# What tree to plant



## jillsousa (Aug 8, 2001)

I live in Pinole, CA, two blocks from the SF Bay. I have a space in the front of the house I would like to plant a tree in that is approx. 16x10 feet in size. It gets direct sun all day. The weather is warm (70-80) in the summer with mild winters (40-60). There are foggy mornings 8 months of the year. I anticipate adding a sprinkler sysytem to support the garden around the tree.

I would like a tree that has a truck at least 5 feet tall before the canopy starts for security reasons. I would also like some fall foliage colors.

Any advice is appreciated! 

PS- I am in Zone 14-15 (according to Sunset Magazine)


----------



## John Paul Sanborn (Aug 9, 2001)

Darrin,

Here's a new forum!
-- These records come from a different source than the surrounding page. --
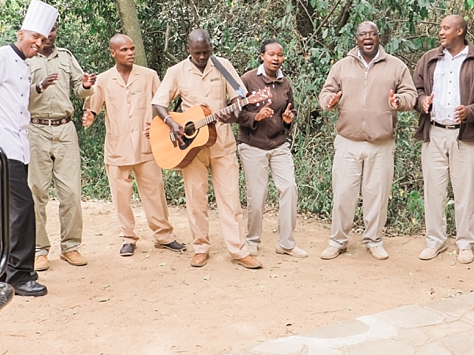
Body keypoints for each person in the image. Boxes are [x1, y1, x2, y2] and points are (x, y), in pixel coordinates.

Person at [152, 29, 262, 270]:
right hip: (190, 147)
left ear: (211, 47)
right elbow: (159, 103)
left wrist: (232, 113)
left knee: (231, 198)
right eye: (197, 53)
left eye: (206, 52)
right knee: (195, 199)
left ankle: (238, 250)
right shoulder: (176, 71)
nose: (202, 57)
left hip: (221, 142)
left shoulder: (223, 66)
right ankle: (201, 248)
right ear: (188, 50)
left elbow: (238, 99)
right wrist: (173, 124)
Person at [318, 21, 417, 261]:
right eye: (363, 34)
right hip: (348, 141)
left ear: (379, 37)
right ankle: (338, 241)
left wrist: (399, 102)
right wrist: (329, 101)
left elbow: (411, 95)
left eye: (372, 34)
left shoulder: (396, 66)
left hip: (380, 143)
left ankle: (374, 240)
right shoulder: (342, 66)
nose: (368, 38)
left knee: (377, 194)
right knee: (343, 193)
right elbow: (324, 94)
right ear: (356, 39)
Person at [82, 34, 186, 257]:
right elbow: (92, 107)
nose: (130, 53)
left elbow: (161, 105)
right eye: (124, 50)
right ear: (113, 53)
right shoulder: (103, 79)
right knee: (121, 196)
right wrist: (89, 116)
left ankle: (163, 236)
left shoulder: (149, 76)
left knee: (154, 191)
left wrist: (159, 124)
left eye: (132, 48)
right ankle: (128, 237)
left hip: (146, 144)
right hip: (117, 147)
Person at [0, 0, 57, 297]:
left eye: (43, 39)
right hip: (1, 146)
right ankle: (20, 274)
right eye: (34, 37)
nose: (38, 43)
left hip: (17, 146)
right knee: (22, 206)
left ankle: (1, 269)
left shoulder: (23, 66)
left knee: (6, 208)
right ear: (20, 34)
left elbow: (15, 103)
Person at [412, 15, 474, 263]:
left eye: (446, 28)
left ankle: (465, 243)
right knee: (433, 189)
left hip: (465, 136)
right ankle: (435, 241)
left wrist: (469, 111)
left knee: (465, 191)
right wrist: (421, 101)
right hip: (434, 132)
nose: (441, 32)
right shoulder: (429, 59)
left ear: (460, 31)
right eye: (440, 28)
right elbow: (415, 89)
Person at [27, 24, 96, 271]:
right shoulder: (26, 59)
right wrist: (40, 86)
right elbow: (17, 94)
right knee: (36, 192)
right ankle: (38, 250)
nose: (49, 35)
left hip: (65, 129)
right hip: (36, 129)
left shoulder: (65, 56)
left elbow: (80, 90)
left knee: (71, 192)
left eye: (53, 30)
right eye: (44, 31)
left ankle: (70, 247)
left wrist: (86, 85)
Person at [237, 39, 307, 258]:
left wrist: (288, 119)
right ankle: (252, 240)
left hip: (279, 144)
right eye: (272, 54)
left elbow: (290, 110)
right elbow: (235, 113)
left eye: (280, 55)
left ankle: (286, 243)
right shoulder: (247, 79)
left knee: (289, 188)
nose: (277, 58)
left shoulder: (285, 82)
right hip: (252, 145)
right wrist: (255, 117)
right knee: (257, 195)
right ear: (262, 56)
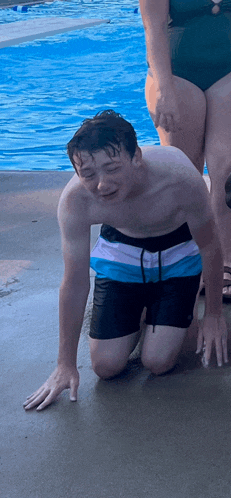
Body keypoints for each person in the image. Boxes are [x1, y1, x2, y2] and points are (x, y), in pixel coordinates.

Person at [23, 110, 228, 411]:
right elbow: (75, 281)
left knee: (158, 361)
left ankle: (176, 313)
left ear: (137, 158)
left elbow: (210, 247)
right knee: (106, 367)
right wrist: (65, 364)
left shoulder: (179, 179)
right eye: (89, 174)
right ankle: (147, 312)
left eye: (112, 168)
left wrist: (213, 316)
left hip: (177, 254)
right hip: (122, 254)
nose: (102, 185)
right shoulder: (75, 201)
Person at [139, 0, 231, 298]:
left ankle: (226, 260)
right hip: (177, 75)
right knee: (185, 173)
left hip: (228, 74)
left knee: (227, 171)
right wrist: (164, 89)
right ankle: (189, 259)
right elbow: (153, 28)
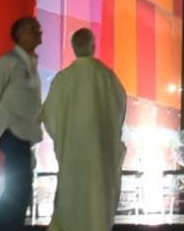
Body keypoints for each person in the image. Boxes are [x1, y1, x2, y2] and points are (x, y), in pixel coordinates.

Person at [42, 29, 127, 230]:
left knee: (72, 201)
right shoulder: (107, 77)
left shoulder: (63, 79)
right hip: (100, 155)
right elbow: (119, 110)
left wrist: (65, 139)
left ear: (73, 48)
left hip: (73, 155)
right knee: (98, 202)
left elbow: (49, 115)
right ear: (93, 46)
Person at [0, 17, 43, 231]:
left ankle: (6, 226)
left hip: (24, 133)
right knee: (19, 187)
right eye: (32, 29)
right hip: (11, 130)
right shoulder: (8, 62)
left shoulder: (31, 63)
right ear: (19, 35)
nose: (39, 31)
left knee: (20, 188)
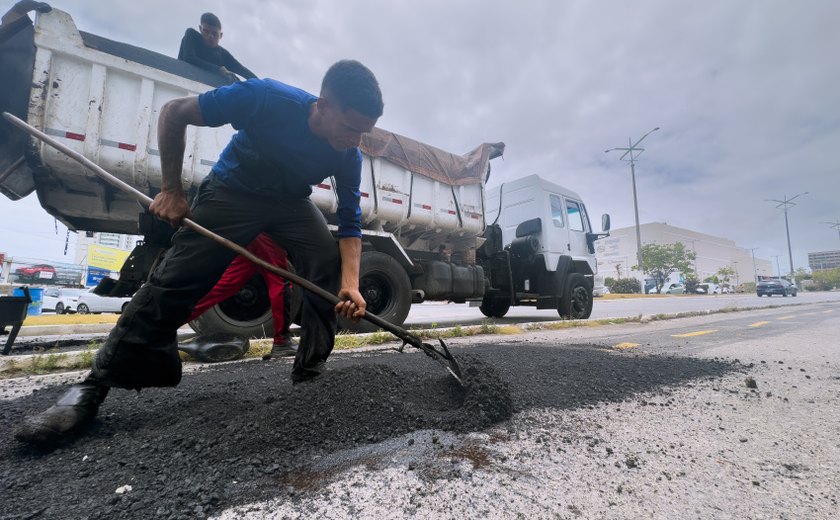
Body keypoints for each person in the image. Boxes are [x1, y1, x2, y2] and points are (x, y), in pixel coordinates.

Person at [16, 59, 384, 445]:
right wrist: (172, 190)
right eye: (350, 128)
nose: (355, 140)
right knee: (176, 278)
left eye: (364, 133)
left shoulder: (348, 155)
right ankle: (92, 388)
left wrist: (351, 284)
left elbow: (350, 220)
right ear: (323, 105)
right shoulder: (265, 97)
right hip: (233, 191)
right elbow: (175, 113)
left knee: (326, 264)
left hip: (290, 203)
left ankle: (311, 372)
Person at [187, 232, 297, 356]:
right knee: (280, 281)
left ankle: (170, 320)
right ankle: (282, 342)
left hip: (254, 230)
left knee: (228, 283)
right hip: (266, 229)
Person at [177, 12, 256, 82]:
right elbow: (189, 58)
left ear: (221, 35)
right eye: (206, 31)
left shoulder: (223, 54)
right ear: (200, 29)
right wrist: (220, 70)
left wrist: (264, 84)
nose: (210, 36)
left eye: (215, 34)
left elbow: (242, 70)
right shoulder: (192, 35)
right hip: (183, 79)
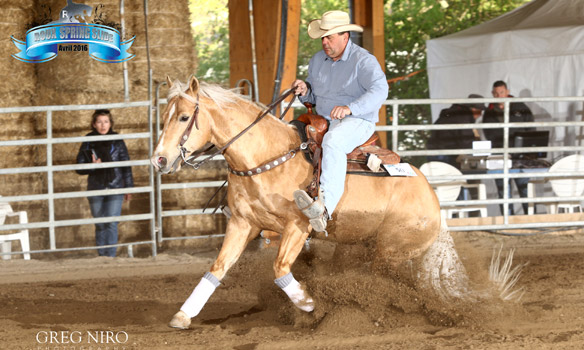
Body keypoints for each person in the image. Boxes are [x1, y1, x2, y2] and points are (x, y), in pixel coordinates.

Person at [291, 10, 389, 232]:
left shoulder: (363, 60)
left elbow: (380, 90)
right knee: (289, 135)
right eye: (323, 37)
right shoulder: (317, 60)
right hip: (322, 119)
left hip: (358, 120)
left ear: (345, 36)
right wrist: (305, 90)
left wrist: (350, 108)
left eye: (330, 37)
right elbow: (314, 97)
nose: (324, 42)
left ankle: (325, 209)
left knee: (333, 142)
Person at [76, 109, 133, 257]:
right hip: (96, 187)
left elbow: (125, 164)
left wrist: (129, 187)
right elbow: (79, 167)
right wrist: (92, 166)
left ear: (110, 123)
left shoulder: (117, 140)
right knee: (100, 223)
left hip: (116, 186)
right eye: (99, 122)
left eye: (106, 121)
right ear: (94, 124)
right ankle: (102, 255)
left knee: (112, 222)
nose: (103, 125)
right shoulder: (88, 141)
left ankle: (111, 255)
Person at [483, 80, 534, 215]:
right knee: (503, 190)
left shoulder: (521, 107)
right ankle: (508, 220)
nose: (499, 95)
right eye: (496, 93)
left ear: (507, 92)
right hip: (500, 154)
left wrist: (528, 150)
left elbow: (531, 128)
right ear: (492, 94)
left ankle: (530, 219)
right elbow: (488, 133)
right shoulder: (489, 112)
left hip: (520, 155)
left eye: (502, 92)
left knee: (524, 187)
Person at [427, 94, 486, 168]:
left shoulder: (454, 112)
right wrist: (479, 146)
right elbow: (466, 142)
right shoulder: (464, 117)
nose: (480, 115)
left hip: (434, 152)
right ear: (474, 109)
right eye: (480, 111)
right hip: (445, 154)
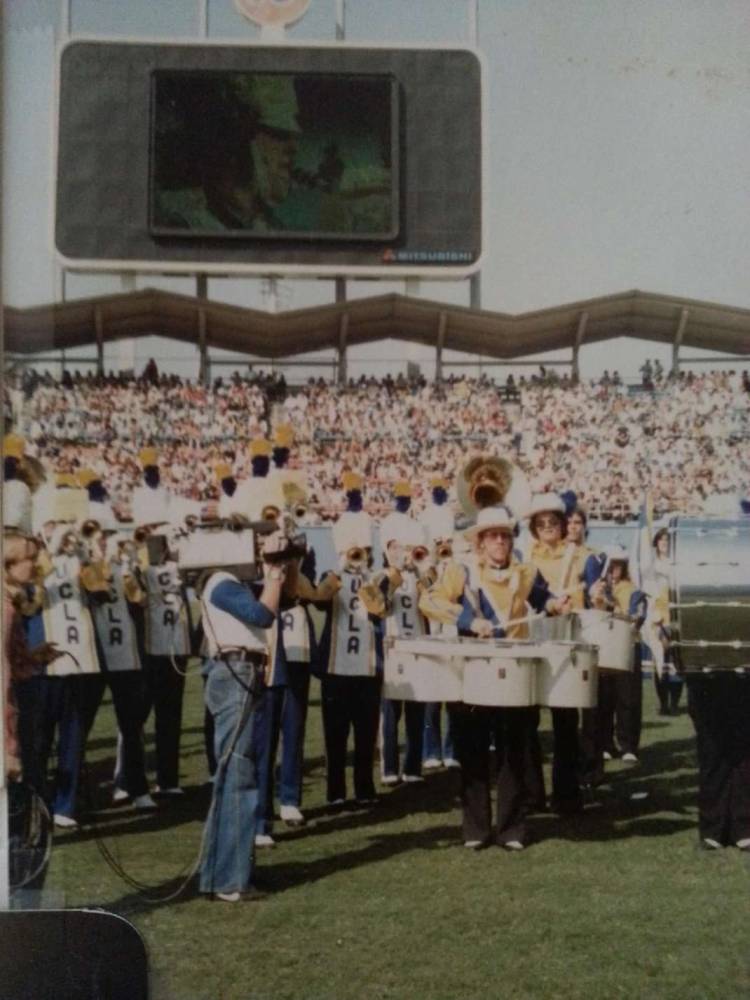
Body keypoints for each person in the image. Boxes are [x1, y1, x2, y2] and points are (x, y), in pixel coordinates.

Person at [420, 504, 568, 850]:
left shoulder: (525, 572)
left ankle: (511, 828)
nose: (500, 541)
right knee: (472, 751)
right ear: (480, 543)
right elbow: (430, 600)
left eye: (504, 535)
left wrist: (555, 604)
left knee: (513, 751)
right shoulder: (462, 572)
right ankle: (475, 828)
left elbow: (543, 599)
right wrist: (468, 621)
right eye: (493, 536)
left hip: (513, 671)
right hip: (470, 670)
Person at [198, 528, 288, 901]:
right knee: (239, 774)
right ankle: (232, 882)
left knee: (235, 773)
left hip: (239, 671)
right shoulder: (222, 582)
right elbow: (262, 615)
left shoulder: (228, 584)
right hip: (236, 671)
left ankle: (221, 875)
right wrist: (274, 575)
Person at [525, 493, 581, 814]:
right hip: (534, 640)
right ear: (534, 527)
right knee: (527, 720)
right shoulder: (524, 558)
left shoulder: (577, 555)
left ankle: (567, 794)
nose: (547, 527)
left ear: (562, 525)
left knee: (565, 722)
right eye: (541, 522)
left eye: (553, 522)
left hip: (566, 640)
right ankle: (533, 795)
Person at [586, 546, 646, 764]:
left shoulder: (634, 590)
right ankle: (605, 743)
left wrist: (610, 602)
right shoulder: (595, 588)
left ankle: (628, 745)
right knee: (603, 698)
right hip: (603, 647)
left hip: (627, 646)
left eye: (618, 565)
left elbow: (637, 616)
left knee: (628, 698)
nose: (614, 569)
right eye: (611, 565)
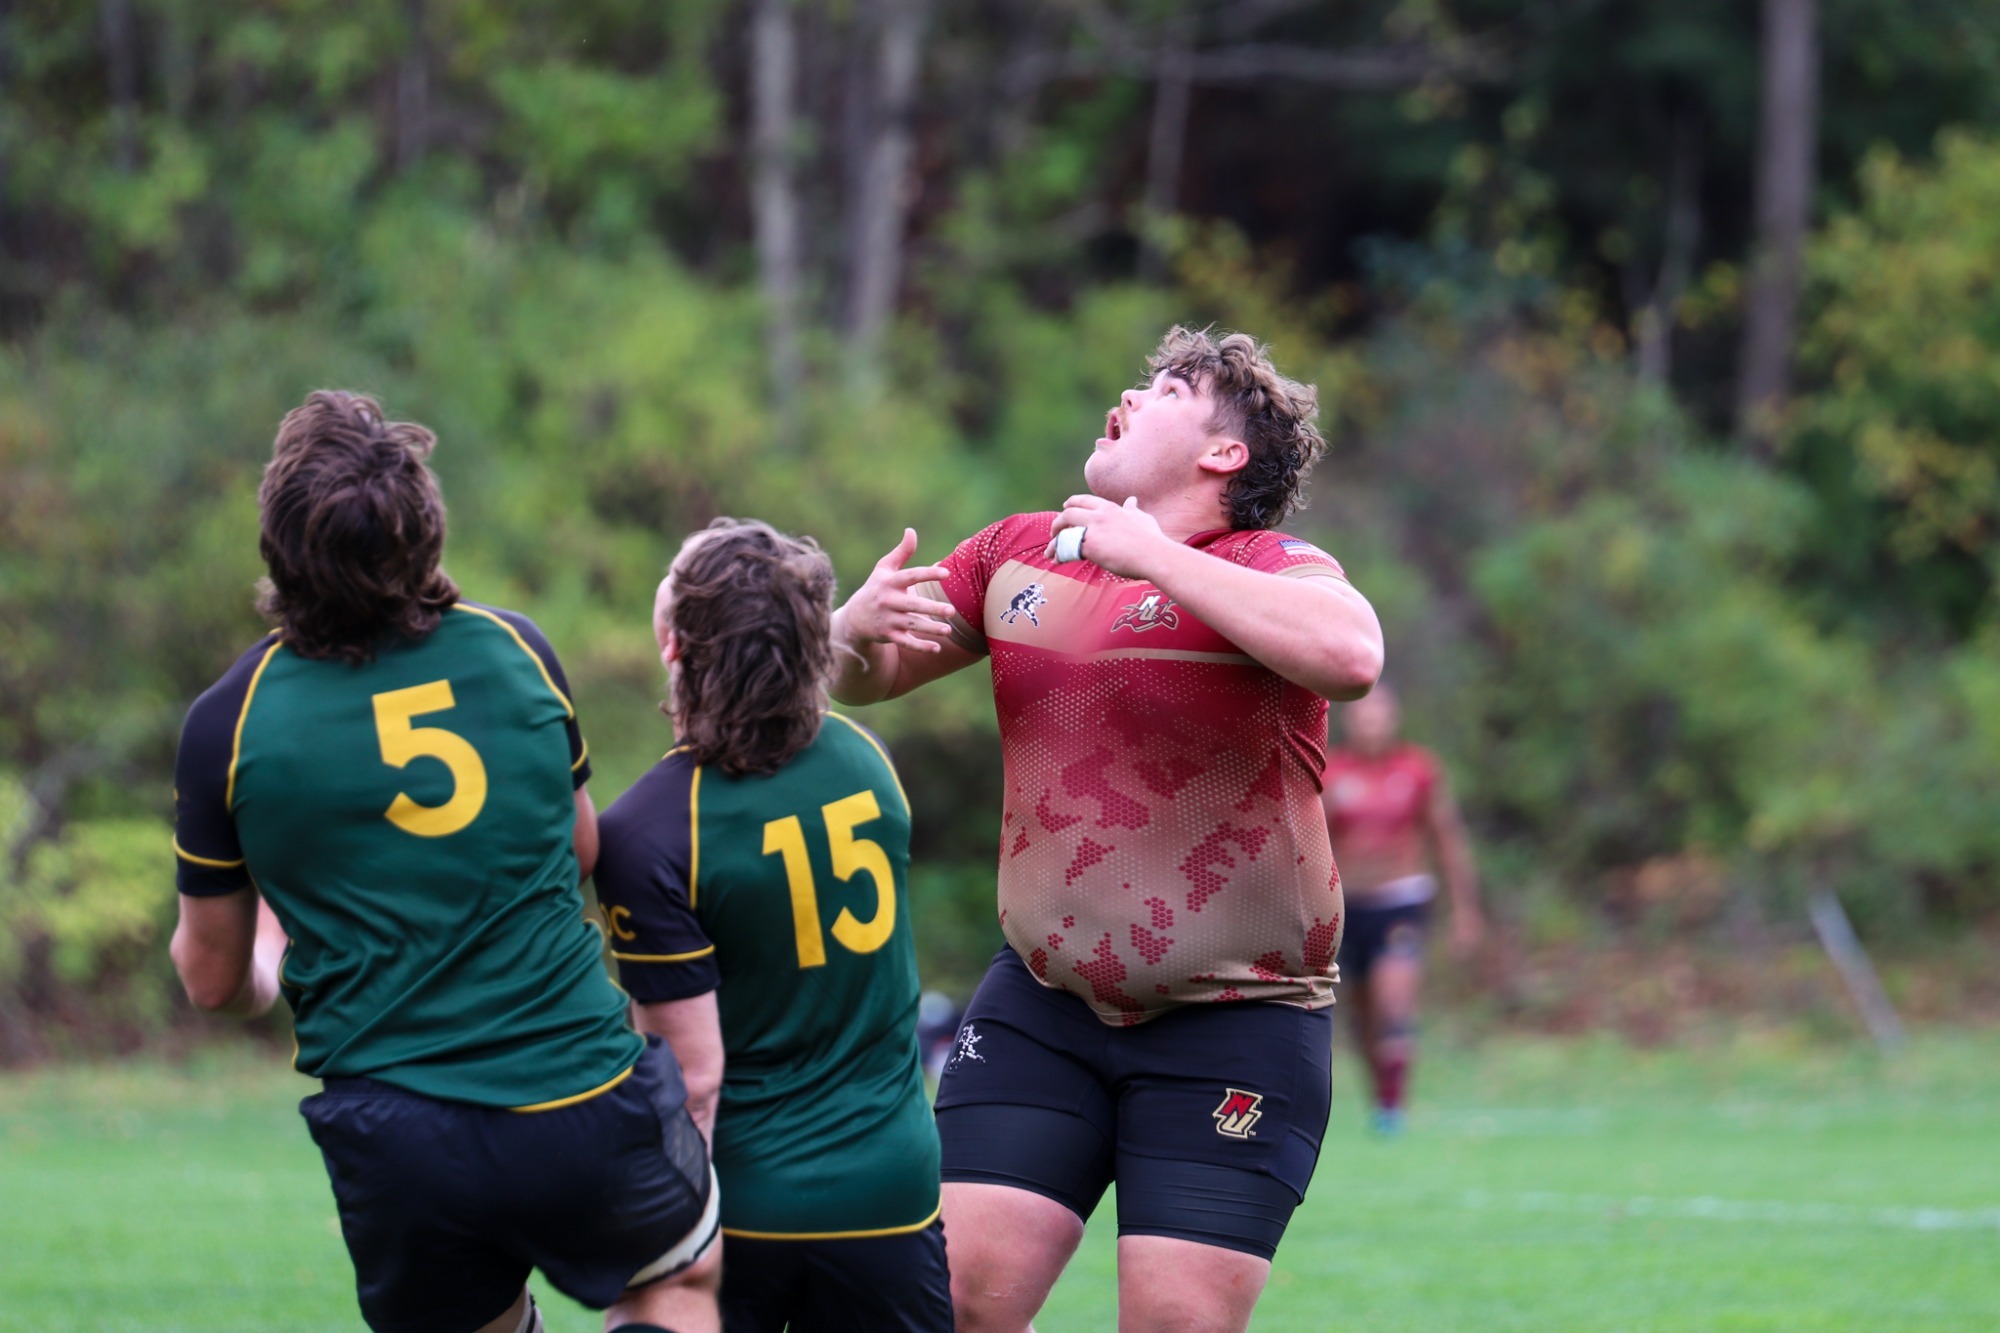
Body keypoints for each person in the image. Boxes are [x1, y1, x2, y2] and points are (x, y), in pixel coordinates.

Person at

Landscape advice.

Jill,
Your criteria are a bit constraining for anyone not in your area. A mature small tree with a first branch ight of 5 ft is going to be hard. You will probibly have to start small and trin it your self.

There are several cultivars of amelanchier that may fit your needs. They even have eddible fruit.


----------



## Jay Banks (Aug 10, 2001)

Jill,
Your area sounds warm for a service-berry. I would think it would need lower winter time temps for dormancy to set flowers and fruit.

It sounds like your a zone 9. You may want to look at your local nurseries to see what they stock in small tree varieties.

Being on the east coast this would be hard to guess at but see if they have any small types of crapemyrtle.


----------



## John Paul Sanborn (Aug 10, 2001)

http://www.fs.fed.us/database/feis/plants/tree/

Amelanchier alnifolia, saskatoon occurs naturaly in central CA.

Here it gives hardiness 4-9
http://gardening.about.com/library/weekly/aa030700a.htm?iam=dpile&terms=+amelanchier

Some nurseries list cvs as 2-8 and 3-9.

http://search.dogpile.com/texis/search?q=amelanchier&geo=no&fs=web

I'm just having too much fun!

Too bad I've already said what I look like. You people probibly would have been looking for a pencilneck with taped glasses. <g>


----------



## John Paul Sanborn (Aug 10, 2001)

http://www.fs.fed.us/database/feis/plants/tree/

Amelanchier alnifolia, saskatoon occurs naturaly in central CA.

Here it gives hardiness 4-9
http://gardening.about.com/library/weekly/aa030700a.htm?iam=dpile&terms=+amelanchier

Some nurseries list cvs as 2-8 and 3-9.

http://search.dogpile.com/texis/search?q=amelanchier&geo=no&fs=web

I'm just having too much fun!

Too bad I've already said what I look like. You people probibly would have been looking for a pencilneck with taped glasses. <g>

Jay,

Thanks for reminding me to look for an upper limit on zones. We dont have that problem here in MKE, WI!


----------